» **Exercise description**
Count the lines in the entries below that contain the word "Mercer", and reply with only that number.
-- Exercise data follows --
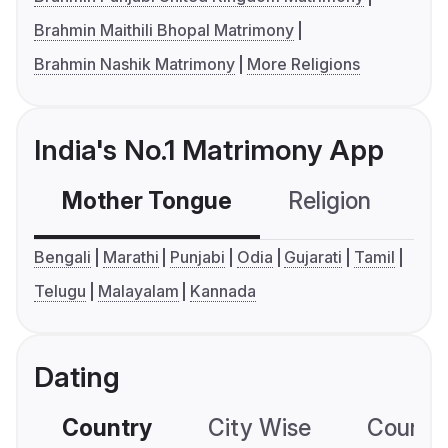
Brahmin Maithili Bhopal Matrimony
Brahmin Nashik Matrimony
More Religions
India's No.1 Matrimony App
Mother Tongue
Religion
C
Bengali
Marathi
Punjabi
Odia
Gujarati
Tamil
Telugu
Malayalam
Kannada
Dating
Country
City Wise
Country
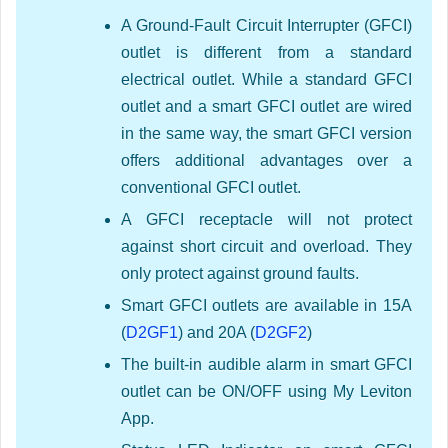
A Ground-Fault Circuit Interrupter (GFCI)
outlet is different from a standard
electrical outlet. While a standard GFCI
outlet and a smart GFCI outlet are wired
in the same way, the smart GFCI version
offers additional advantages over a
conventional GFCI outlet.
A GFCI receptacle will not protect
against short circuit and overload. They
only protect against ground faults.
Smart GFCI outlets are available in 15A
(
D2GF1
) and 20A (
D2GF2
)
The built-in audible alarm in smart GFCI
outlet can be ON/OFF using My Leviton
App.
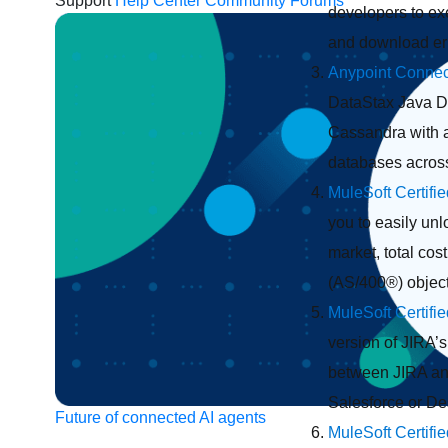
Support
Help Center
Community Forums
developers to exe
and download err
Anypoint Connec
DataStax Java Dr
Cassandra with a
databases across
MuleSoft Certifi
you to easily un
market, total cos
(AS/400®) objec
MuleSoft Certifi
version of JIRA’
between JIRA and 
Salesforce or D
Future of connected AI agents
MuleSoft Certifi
-- Exercise data concluded --
-- Exercise data follows --
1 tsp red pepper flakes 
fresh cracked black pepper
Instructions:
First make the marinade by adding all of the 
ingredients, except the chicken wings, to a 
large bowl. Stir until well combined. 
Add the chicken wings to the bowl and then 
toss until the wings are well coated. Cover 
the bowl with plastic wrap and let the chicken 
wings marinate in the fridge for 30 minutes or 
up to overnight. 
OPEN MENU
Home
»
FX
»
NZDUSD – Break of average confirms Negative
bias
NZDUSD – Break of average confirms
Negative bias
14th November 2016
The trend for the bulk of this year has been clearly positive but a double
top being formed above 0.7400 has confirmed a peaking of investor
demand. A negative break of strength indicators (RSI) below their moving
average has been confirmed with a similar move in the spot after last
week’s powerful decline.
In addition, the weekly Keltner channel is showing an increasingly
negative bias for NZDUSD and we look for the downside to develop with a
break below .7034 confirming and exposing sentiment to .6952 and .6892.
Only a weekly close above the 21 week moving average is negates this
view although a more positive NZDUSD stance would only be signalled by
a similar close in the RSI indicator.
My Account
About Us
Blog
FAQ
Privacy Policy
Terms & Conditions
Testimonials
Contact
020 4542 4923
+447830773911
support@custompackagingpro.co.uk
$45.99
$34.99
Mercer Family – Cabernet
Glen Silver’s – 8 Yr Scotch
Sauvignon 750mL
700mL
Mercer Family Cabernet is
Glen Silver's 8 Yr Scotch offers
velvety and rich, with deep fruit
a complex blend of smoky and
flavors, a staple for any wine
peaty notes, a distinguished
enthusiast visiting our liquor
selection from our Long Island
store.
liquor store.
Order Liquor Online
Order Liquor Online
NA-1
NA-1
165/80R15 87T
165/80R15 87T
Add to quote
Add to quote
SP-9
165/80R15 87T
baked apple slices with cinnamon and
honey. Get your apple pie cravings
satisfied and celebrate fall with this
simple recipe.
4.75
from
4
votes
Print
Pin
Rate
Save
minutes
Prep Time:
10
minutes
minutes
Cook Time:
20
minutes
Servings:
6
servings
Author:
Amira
-- Exercise data concluded --
» **Task result**
2